#### WHAT THIS TASK INVOLVES:
Reproduce the listing from its first line down through the line containing "title Criação e", swapping "layout element" for "page element" and leaving everything else unchanged.

= = = = = = =

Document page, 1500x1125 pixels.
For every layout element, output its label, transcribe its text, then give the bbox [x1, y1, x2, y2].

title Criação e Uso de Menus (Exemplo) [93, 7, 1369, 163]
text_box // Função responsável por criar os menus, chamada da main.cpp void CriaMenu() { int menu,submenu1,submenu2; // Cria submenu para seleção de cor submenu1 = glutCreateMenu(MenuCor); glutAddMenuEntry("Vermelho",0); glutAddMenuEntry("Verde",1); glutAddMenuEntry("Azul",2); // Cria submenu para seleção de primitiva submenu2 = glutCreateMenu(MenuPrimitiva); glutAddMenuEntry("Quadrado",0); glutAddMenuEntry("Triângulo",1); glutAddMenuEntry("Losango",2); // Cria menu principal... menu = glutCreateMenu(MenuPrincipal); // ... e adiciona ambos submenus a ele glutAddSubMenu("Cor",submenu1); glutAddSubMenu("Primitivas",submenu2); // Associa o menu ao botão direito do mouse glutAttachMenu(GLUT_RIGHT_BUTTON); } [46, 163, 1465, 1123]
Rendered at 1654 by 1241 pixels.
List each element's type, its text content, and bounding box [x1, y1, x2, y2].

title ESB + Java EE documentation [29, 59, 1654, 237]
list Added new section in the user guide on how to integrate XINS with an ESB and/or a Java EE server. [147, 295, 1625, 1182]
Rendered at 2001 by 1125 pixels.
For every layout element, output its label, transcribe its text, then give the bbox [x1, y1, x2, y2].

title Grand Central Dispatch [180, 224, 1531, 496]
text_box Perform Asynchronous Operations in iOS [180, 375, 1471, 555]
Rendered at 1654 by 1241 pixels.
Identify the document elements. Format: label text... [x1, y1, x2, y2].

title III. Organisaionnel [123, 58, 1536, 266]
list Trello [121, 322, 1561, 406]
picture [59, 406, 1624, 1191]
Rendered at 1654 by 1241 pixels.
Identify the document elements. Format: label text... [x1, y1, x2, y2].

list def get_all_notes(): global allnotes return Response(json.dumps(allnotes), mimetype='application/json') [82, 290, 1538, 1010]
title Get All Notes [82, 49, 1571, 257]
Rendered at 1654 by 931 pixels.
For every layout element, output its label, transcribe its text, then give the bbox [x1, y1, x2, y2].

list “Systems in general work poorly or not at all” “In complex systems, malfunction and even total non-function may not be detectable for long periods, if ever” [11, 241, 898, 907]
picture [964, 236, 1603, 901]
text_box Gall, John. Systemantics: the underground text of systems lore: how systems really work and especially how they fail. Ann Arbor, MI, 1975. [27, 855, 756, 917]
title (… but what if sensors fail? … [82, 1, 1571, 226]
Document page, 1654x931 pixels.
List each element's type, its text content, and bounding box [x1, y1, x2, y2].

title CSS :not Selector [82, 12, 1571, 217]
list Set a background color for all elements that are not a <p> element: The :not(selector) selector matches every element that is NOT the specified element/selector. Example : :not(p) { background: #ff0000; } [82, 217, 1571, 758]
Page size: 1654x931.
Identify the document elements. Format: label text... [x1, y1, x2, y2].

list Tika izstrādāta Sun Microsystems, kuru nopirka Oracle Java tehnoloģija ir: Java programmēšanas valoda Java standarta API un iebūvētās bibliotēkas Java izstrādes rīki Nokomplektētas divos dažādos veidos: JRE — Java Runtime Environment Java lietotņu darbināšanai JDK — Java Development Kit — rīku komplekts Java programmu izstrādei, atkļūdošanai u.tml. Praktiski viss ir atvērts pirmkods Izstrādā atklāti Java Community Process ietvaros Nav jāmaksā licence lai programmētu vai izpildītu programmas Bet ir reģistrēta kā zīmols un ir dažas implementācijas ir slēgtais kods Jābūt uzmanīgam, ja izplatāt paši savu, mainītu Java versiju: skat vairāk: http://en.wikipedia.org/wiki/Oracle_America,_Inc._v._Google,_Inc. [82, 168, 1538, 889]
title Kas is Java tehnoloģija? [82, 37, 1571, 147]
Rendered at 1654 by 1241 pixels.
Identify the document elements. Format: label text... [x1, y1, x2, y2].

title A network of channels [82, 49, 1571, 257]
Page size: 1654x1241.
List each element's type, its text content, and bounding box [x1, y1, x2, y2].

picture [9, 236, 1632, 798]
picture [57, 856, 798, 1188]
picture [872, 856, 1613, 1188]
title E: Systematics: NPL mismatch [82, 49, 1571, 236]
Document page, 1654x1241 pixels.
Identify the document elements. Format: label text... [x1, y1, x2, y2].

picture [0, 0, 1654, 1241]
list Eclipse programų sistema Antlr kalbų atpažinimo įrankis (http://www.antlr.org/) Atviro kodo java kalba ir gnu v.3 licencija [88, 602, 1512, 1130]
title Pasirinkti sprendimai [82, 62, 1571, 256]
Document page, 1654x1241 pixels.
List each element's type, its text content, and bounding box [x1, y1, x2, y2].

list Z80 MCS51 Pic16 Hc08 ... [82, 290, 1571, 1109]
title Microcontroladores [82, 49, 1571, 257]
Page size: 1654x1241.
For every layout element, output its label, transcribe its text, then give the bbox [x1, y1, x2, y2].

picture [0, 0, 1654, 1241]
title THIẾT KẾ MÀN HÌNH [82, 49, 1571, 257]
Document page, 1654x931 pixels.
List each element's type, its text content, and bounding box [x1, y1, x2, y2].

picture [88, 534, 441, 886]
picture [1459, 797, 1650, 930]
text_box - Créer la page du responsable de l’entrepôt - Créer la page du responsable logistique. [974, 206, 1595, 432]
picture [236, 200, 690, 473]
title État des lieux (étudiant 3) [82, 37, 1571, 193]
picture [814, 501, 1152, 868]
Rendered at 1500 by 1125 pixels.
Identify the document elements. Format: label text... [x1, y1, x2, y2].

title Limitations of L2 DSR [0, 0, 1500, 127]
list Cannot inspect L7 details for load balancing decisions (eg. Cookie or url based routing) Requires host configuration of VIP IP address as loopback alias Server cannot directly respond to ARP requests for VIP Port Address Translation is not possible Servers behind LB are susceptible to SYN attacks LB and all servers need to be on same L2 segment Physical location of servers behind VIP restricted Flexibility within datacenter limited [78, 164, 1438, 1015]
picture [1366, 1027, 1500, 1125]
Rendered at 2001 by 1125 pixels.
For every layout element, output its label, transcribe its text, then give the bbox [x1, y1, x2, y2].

= = = = = = =

#### ANSWER FOR THE TASK:
Document page, 1500x1125 pixels.
For every page element, output its label, transcribe its text, then give the bbox [x1, y1, x2, y2].

title Criação e Uso de Menus (Exemplo) [93, 7, 1369, 163]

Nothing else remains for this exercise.